**Text block:**
On 3/25/26 8:51 AM, Ales Musil via dev wrote:
> On Tue, Mar 24, 2026 at 9:04 PM Ilya Maximets <[email protected]> wrote:
> 
>> On 3/24/26 6:32 PM, Mark Michelson wrote:
>>> Hi Ilya,
>>>
>>> First off, what a great change! I love seeing this sort of improvement!
>>>
>>> I had a look through the patches, and I couldn't find any technical
>>> faults with them. From that point of view:
>>>
>>> Acked-by: Mark Michelson <[email protected]>
>>
>> Thanks!
>>
>>>
>>> When it comes to backporting the change to 26.03, I'm a bit hesitant.
>>> My instinct is to say that we should absolutely backport it since it
>>> is a tremendous performance improvement. I also share your view that
>>> people that follow the LTS would miss out on this for two years. We
>>> only just released 26.03.0 less than a week ago. This may also help
>>> with deployments that see unreasonably large polling intervals in
>>> ovn-controller, since this presumably would be a way to trim that
>>> down.
>>>
>>> However, when I think of times we have made exceptions in the past for
>>> performance improvement or new feature backports, this patch series is
>>> missing some of the typical elements we would normally see.

**Exercise instructions:**
A - In the email thread, how long before the message had 26.03.0 been released?
B - Rewrite the email thread starting at "On 3/25/26 8:51" and ending at "sort of improvement!", putting "remarkable" in place of "great".

**Source data:**
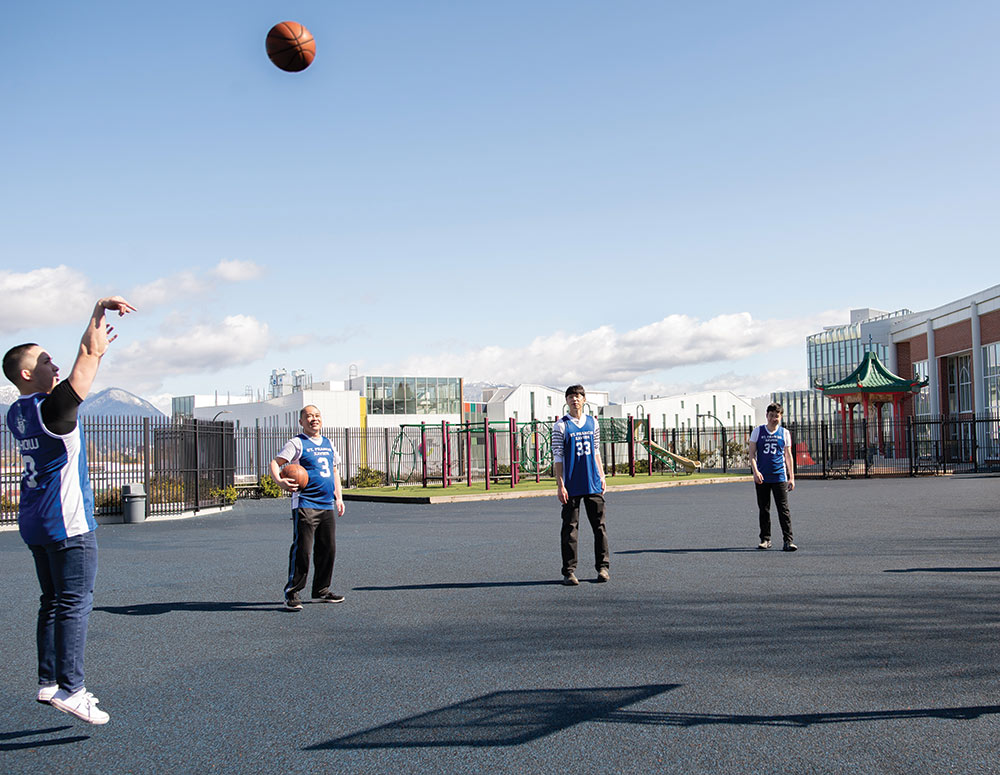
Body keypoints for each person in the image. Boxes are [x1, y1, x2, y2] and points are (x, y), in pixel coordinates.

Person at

**Responses by task:**
A - Less than a week before.

B -
On 3/25/26 8:51 AM, Ales Musil via dev wrote:
> On Tue, Mar 24, 2026 at 9:04 PM Ilya Maximets <[email protected]> wrote:
> 
>> On 3/24/26 6:32 PM, Mark Michelson wrote:
>>> Hi Ilya,
>>>
>>> First off, what a remarkable change! I love seeing this sort of improvement!